If you’re working out properly, you’re pushing your muscles to the brink. That means, your muscle fibres are breaking down and they need enough time to recover before working again.

Think recovery days are for the weak? think again. Recovery days are really where your muscles build their mass, not just when you’re in the gym. Trust us, take time to rest before your next back day. If you really have to go to the gym, work your lower body in between back days.

  1. Increase your training frequency

If playing with the volume doesn’t fix your (very common) “deformity”, then bump up the frequency. As I mentioned earlier, anyone who works with their hands for a living usually has excellent development.

Consider training away from failure but working your back with 2-3 sets 3 times a week. That way, you’ll keep the volume under control while realizing some of the potential benefits of high-frequency training.

  1. Experiment with representative ranges

You can study as much science as you want, but in many cases, you’ll still be as confused as ever in terms of practical application. For every study showing high reps are bad for muscle growth, you’ll find another saying that they are optimal.

The best experiment you can do is on yourself. Try high reps and low reps and see what you enjoy the most.

In fact, you’ll probably get the same results no matter what rep range you work in, so you might as well enjoy the journey of building proportional body by getting some pleasure out of your training.

  1. Go to failure

Try using the failure set method with the last set of each exercise.

If you really want to upgrade your set, try Drop Set.
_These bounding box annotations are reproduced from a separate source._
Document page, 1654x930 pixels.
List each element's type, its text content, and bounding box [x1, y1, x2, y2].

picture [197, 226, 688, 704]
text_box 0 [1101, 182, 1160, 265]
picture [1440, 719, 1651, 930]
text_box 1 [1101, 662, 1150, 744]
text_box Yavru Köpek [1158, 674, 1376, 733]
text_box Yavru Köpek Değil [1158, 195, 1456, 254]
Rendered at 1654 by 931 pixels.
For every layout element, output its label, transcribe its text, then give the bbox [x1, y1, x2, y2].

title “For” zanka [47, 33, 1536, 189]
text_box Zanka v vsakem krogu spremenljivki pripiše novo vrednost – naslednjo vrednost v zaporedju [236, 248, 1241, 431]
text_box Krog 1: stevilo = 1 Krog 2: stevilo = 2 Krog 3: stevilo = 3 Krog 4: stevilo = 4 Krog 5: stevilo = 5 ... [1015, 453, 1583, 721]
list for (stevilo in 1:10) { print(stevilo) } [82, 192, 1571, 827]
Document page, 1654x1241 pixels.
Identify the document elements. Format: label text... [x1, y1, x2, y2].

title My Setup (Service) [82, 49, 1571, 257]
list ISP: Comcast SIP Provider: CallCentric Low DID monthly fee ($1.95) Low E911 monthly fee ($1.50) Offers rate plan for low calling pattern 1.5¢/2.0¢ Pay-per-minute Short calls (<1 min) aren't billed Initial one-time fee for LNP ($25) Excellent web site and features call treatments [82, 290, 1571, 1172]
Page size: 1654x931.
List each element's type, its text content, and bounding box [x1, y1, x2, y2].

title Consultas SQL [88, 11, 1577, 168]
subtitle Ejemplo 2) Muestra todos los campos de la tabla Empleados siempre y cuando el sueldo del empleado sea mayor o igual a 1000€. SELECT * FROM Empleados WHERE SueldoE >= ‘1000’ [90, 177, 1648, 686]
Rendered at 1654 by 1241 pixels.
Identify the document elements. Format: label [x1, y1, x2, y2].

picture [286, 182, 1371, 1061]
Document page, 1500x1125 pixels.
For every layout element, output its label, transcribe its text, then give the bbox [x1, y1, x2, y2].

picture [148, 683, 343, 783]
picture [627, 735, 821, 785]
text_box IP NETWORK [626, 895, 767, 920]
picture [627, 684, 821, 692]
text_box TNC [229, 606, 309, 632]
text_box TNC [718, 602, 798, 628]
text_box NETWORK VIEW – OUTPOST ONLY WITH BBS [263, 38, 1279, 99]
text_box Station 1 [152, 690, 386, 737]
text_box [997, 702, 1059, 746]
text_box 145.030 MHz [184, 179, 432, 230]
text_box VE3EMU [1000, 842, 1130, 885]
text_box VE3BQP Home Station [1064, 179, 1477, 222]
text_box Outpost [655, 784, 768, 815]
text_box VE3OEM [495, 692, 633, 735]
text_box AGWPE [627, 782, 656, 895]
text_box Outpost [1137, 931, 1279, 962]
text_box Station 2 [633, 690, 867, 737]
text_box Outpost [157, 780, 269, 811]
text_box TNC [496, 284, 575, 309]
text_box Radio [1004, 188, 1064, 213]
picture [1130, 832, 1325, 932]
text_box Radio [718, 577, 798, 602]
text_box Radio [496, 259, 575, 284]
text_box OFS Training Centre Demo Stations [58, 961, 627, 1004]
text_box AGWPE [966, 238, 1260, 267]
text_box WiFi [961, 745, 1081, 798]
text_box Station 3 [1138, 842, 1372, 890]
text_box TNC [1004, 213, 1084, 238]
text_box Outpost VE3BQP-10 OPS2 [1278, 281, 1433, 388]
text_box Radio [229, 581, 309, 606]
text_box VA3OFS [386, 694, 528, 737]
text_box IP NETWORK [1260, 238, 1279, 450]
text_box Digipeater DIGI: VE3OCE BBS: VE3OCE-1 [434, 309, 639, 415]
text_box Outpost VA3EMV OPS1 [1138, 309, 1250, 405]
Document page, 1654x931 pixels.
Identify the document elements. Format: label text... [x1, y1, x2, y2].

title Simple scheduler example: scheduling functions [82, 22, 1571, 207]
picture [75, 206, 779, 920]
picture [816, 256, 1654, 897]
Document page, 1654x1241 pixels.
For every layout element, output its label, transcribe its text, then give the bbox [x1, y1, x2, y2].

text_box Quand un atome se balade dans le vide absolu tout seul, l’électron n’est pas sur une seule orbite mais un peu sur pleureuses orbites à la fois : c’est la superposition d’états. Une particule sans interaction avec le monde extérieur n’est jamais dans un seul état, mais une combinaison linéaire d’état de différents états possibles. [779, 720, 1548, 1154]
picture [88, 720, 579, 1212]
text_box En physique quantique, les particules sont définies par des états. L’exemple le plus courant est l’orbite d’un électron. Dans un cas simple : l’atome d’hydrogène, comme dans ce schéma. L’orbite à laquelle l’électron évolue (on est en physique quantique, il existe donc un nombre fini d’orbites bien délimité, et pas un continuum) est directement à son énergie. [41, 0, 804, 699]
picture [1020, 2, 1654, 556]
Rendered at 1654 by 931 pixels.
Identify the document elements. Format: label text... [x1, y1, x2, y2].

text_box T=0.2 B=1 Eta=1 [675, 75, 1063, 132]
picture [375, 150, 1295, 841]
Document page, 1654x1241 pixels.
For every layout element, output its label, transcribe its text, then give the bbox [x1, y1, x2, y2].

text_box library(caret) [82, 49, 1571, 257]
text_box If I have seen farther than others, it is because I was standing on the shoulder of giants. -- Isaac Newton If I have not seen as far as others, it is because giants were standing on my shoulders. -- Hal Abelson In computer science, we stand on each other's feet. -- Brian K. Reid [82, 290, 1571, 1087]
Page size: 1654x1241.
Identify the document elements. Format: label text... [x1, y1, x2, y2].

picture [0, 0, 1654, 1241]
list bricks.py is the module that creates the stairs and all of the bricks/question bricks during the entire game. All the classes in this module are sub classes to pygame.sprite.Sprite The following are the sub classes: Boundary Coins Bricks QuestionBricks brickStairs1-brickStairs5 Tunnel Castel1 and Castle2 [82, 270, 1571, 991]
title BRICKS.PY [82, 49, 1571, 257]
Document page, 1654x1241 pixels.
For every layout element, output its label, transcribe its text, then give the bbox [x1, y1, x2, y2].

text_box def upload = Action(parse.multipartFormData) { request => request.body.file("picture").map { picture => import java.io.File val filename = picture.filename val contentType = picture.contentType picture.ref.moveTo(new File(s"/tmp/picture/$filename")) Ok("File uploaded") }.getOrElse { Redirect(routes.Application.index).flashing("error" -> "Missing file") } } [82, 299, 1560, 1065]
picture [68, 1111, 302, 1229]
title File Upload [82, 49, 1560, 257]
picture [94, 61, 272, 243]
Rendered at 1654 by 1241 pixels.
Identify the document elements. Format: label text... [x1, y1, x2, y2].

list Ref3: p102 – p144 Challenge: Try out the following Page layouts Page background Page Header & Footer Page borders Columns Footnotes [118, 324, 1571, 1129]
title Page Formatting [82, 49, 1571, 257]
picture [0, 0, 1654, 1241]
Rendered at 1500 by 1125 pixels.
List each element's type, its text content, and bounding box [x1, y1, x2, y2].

After losing an amount of weight, reduce the weight and continue until you burn off.

Is having big chest, small back bad?

Well, it’s definitely normal. Although, that should not be the ideal goal size, having a proportional body is the way to go.

So yes, if you have a big chest but a small back, I think you should try to change the disparity. After all, you’ll never look worse by improving your back. A big back is one that everyone admires. If you want to take your training to the next level, start training the right way for best results.

Final Thoughts on Big Chest, Small Back

First and foremost, if you have a large chest and small back, you must make sure that your technique is solid.

The best back workout will give you an overall stronger back which is just as important as show room muscles. A big back makes you stand out. Of course, there’s no shortcut to the real thing, so keep working hard and reap the benefits of your effort.